* **Required work**
Reproduce the stretch from the start of the items through the line containing "1: (96, 146)", changing "top-left" to "upper-left" and keeping everything else as it stands. Leave the pictures out.

Data records:
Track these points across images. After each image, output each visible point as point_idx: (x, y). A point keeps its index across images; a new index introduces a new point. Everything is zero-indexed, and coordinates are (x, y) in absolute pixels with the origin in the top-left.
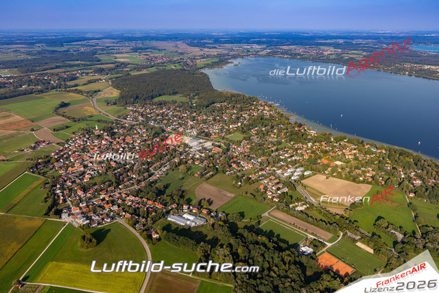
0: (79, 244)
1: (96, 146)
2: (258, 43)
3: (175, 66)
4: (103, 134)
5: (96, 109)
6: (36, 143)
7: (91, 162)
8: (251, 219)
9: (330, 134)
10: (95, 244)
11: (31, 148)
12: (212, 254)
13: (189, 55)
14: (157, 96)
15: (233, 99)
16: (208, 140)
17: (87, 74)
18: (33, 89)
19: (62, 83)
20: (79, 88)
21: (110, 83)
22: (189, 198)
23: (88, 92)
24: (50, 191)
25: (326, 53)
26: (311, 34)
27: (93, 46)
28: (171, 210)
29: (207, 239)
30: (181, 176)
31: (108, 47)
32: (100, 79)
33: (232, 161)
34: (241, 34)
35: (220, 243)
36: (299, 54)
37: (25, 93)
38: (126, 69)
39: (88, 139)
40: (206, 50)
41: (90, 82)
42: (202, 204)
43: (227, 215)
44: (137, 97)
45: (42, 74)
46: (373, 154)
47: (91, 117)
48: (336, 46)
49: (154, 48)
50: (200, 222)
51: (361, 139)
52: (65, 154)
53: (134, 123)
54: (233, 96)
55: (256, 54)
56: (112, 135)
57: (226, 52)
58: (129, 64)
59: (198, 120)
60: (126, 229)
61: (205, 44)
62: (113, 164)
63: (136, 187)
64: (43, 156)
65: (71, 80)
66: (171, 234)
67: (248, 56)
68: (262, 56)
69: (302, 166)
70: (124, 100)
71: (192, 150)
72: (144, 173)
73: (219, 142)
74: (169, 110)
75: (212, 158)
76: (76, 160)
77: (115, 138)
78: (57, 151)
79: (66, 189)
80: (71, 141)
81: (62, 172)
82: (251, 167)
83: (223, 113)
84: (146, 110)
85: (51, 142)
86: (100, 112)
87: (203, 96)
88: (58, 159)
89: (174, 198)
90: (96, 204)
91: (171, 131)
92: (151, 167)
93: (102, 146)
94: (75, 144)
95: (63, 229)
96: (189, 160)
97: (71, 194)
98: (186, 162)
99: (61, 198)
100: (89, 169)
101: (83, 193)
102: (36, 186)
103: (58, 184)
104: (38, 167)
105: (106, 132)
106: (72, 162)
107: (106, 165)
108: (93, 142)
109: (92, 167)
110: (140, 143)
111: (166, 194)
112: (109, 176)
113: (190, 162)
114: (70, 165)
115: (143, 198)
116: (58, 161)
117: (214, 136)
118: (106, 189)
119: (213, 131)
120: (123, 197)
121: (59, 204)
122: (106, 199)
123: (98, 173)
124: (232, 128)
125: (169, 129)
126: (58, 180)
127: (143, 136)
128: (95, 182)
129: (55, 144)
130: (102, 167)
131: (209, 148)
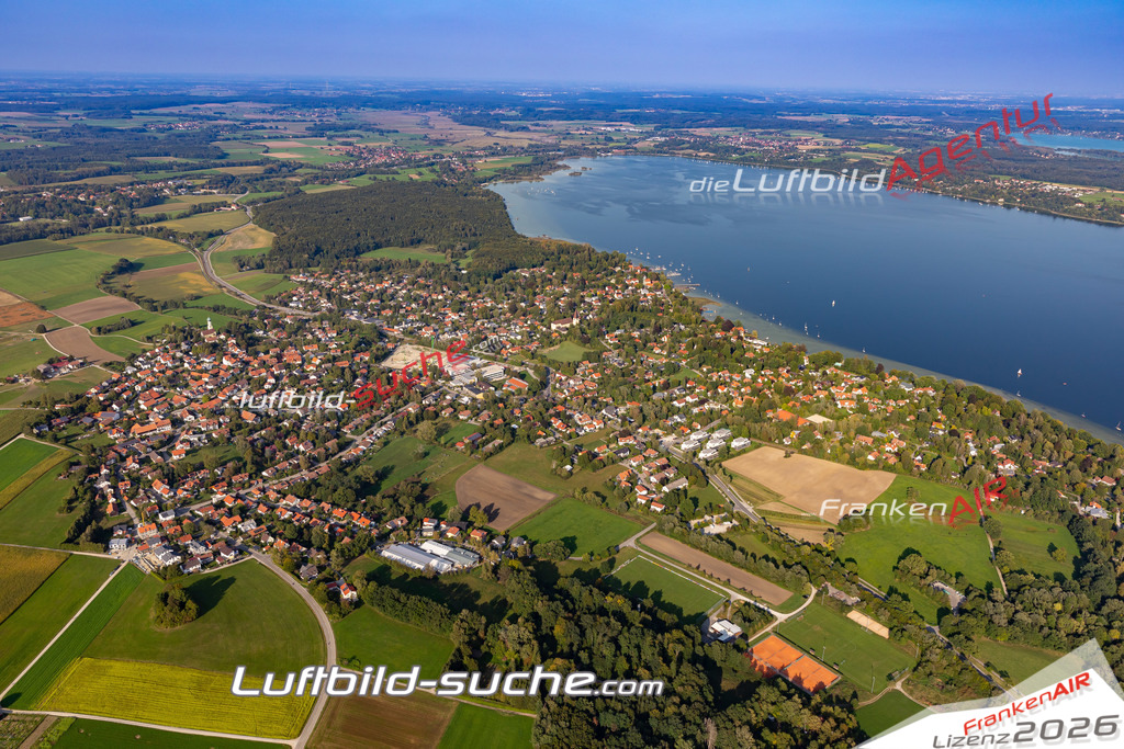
0: (153, 615)
1: (206, 371)
2: (635, 119)
3: (420, 174)
4: (225, 342)
5: (211, 280)
6: (51, 362)
7: (191, 413)
8: (592, 554)
9: (802, 349)
10: (193, 613)
11: (37, 374)
12: (490, 638)
13: (458, 147)
14: (369, 249)
15: (564, 258)
16: (495, 359)
17: (191, 189)
18: (47, 225)
19: (124, 212)
20: (167, 225)
21: (250, 213)
22: (440, 503)
23: (192, 236)
24: (82, 483)
25: (803, 148)
26: (768, 100)
27: (209, 118)
28: (391, 531)
29: (480, 602)
30: (421, 449)
31: (248, 122)
32: (225, 204)
33: (552, 411)
34: (592, 95)
35: (510, 613)
36: (736, 150)
37: (26, 236)
38: (294, 179)
39: (187, 353)
40: (502, 133)
41: (198, 210)
42: (471, 518)
43: (533, 544)
44: (318, 251)
45: (71, 189)
46: (903, 398)
47: (197, 298)
48: (830, 130)
49: (368, 127)
50: (464, 561)
51: (876, 361)
52: (124, 391)
53: (308, 315)
54: (563, 250)
55: (628, 147)
56: (249, 345)
57: (550, 141)
58: (301, 166)
59: (471, 309)
60: (273, 579)
61: (498, 118)
62: (249, 418)
63: (306, 475)
64: (66, 396)
65: (148, 205)
66: (387, 589)
67: (606, 151)
68: (644, 153)
69: (727, 426)
70: (283, 258)
71: (452, 384)
72: (326, 440)
73: (523, 364)
74: (399, 283)
75: (501, 405)
76: (153, 406)
77: (257, 353)
78: (105, 384)
79: (126, 478)
80: (141, 359)
81: (116, 435)
82: (600, 428)
83: (535, 294)
84: (339, 283)
85: (89, 360)
86: (221, 286)
87: (488, 249)
88: (107, 403)
89: (400, 501)
90: (199, 516)
91: (402, 336)
92: (345, 424)
93: (222, 373)
94: (153, 366)
95: (112, 577)
96: (443, 409)
97: (137, 492)
98: (437, 414)
99: (109, 502)
100: (185, 430)
101: (168, 487)
102: (46, 469)
103: (104, 466)
104: (54, 423)
105: (234, 336)
106: (142, 411)
107: (230, 419)
108: (198, 360)
109: (194, 425)
110: (321, 367)
111: (381, 493)
112: (237, 448)
113: (445, 414)
114: (137, 419)
115: (321, 502)
116: (105, 408)
117: (510, 350)
118: (227, 480)
119: (508, 337)
120: (270, 500)
121: (105, 515)
122: (227, 503)
123: (209, 440)
124: (557, 332)
125: (395, 332)
126: (104, 455)
127: (330, 349)
128: (199, 462)
129: (101, 366)
130: (220, 424)
131: (497, 379)
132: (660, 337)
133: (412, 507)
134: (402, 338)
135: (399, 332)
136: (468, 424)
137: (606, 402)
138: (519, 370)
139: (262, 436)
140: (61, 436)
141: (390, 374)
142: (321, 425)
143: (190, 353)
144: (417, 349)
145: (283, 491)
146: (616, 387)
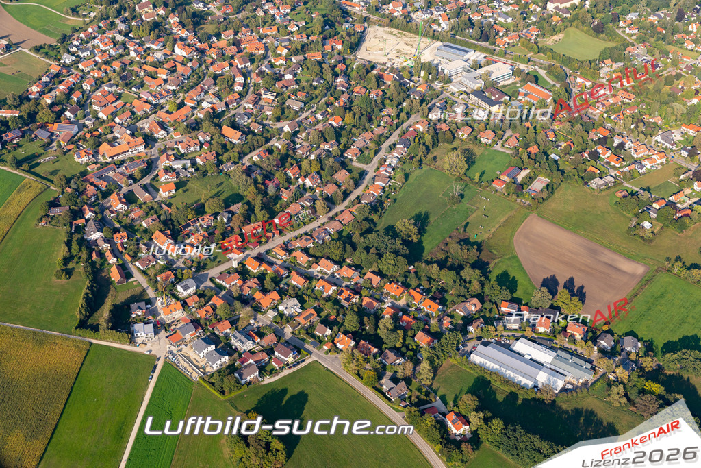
1: (158, 64)
4: (165, 18)
7: (162, 125)
10: (281, 457)
16: (493, 52)
22: (506, 275)
24: (71, 235)
30: (458, 189)
33: (593, 136)
39: (126, 35)
52: (71, 90)
56: (196, 24)
62: (234, 136)
63: (325, 225)
71: (453, 88)
72: (333, 171)
73: (528, 60)
75: (528, 124)
76: (114, 114)
77: (209, 37)
78: (45, 79)
79: (117, 225)
80: (75, 43)
81: (84, 159)
82: (662, 164)
85: (14, 41)
88: (57, 109)
89: (462, 273)
90: (225, 288)
92: (347, 147)
93: (179, 66)
94: (93, 54)
95: (152, 383)
96: (458, 127)
97: (138, 248)
98: (453, 134)
99: (110, 262)
100: (162, 152)
101: (172, 242)
102: (20, 210)
103: (86, 206)
104: (5, 138)
105: (173, 11)
106: (102, 122)
107: (211, 137)
108: (145, 47)
109: (171, 144)
110: (291, 60)
111: (426, 255)
112: (232, 181)
113: (463, 135)
114: (100, 134)
115: (362, 268)
116: (58, 116)
117: (507, 39)
118: (237, 230)
119: (496, 19)
120: (300, 265)
121: (112, 283)
122: (250, 268)
123: (195, 167)
124: (557, 14)
125: (357, 8)
126: (81, 190)
127: (292, 33)
128: (196, 202)
129: (30, 51)
130: (202, 145)
131: (507, 83)
132: (688, 25)
133: (482, 285)
134: (367, 15)
135: (361, 8)
136: (495, 150)
137: (655, 124)
138: (526, 69)
139: (255, 164)
140: (19, 158)
141: (375, 72)
142: (318, 147)
143: (130, 35)
144: (391, 33)
145: (311, 252)
146: (666, 103)
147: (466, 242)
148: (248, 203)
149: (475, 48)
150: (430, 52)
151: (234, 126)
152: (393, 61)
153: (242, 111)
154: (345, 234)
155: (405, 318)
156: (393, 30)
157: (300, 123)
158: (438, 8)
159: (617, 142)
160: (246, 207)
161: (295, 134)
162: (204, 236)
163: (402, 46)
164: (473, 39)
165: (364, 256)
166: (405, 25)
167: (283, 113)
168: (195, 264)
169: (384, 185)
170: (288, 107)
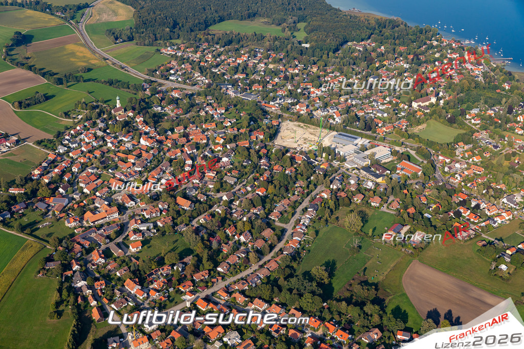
1: (128, 152)
4: (133, 118)
5: (94, 52)
7: (131, 197)
14: (215, 22)
16: (375, 138)
22: (398, 307)
23: (64, 9)
24: (62, 283)
30: (356, 242)
33: (455, 199)
39: (105, 131)
44: (175, 24)
47: (89, 70)
52: (63, 173)
53: (190, 89)
54: (382, 25)
56: (156, 122)
62: (185, 205)
63: (256, 272)
70: (148, 31)
71: (347, 165)
72: (261, 230)
73: (402, 144)
74: (255, 56)
75: (405, 191)
76: (95, 190)
77: (166, 131)
78: (44, 164)
79: (97, 275)
80: (67, 137)
81: (73, 224)
82: (509, 220)
83: (377, 69)
84: (204, 56)
85: (22, 137)
86: (105, 59)
87: (318, 23)
88: (53, 186)
89: (365, 309)
91: (280, 112)
92: (270, 211)
93: (144, 154)
94: (80, 145)
96: (353, 194)
97: (113, 293)
98: (350, 200)
99: (92, 305)
100: (132, 217)
101: (140, 287)
102: (23, 264)
103: (73, 261)
104: (14, 209)
105: (139, 113)
106: (87, 196)
107: (168, 206)
108: (118, 140)
109: (138, 211)
110: (226, 147)
111: (336, 294)
112: (185, 239)
113: (357, 200)
114: (85, 205)
115: (287, 306)
116: (54, 192)
117: (384, 129)
118: (189, 277)
119: (375, 114)
120: (239, 304)
121: (93, 321)
122: (200, 307)
123: (157, 229)
124: (420, 110)
125: (273, 109)
126: (70, 248)
127: (226, 127)
128: (158, 255)
129: (33, 144)
130: (161, 211)
131: (387, 161)
132: (517, 116)
133: (381, 317)
134: (281, 113)
135: (276, 108)
136: (382, 211)
137: (501, 189)
138: (400, 150)
139: (201, 225)
140: (24, 224)
141: (288, 154)
142: (249, 211)
143: (108, 131)
144: (299, 126)
145: (247, 293)
146: (507, 174)
147: (365, 283)
148: (197, 256)
149: (362, 136)
150: (329, 139)
151: (185, 196)
152: (302, 147)
153: (191, 186)
154: (272, 278)
155: (323, 345)
156: (300, 124)
157: (234, 194)
158: (332, 107)
159: (473, 204)
160: (196, 258)
161: (231, 202)
162: (164, 282)
163: (307, 135)
164: (359, 129)
165: (288, 296)
166: (309, 120)
167: (222, 186)
168: (157, 305)
169: (300, 239)
170: (226, 182)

* **Answer to the problem**
Track these points across images. After each image, output each visible point as point_idx: (x, y). A point keeps its index across images; a new index introduces a new point. Everything is zero-indexed, and coordinates are (x, y) in absolute pixels with the origin in the upper-left.
0: (79, 244)
1: (96, 146)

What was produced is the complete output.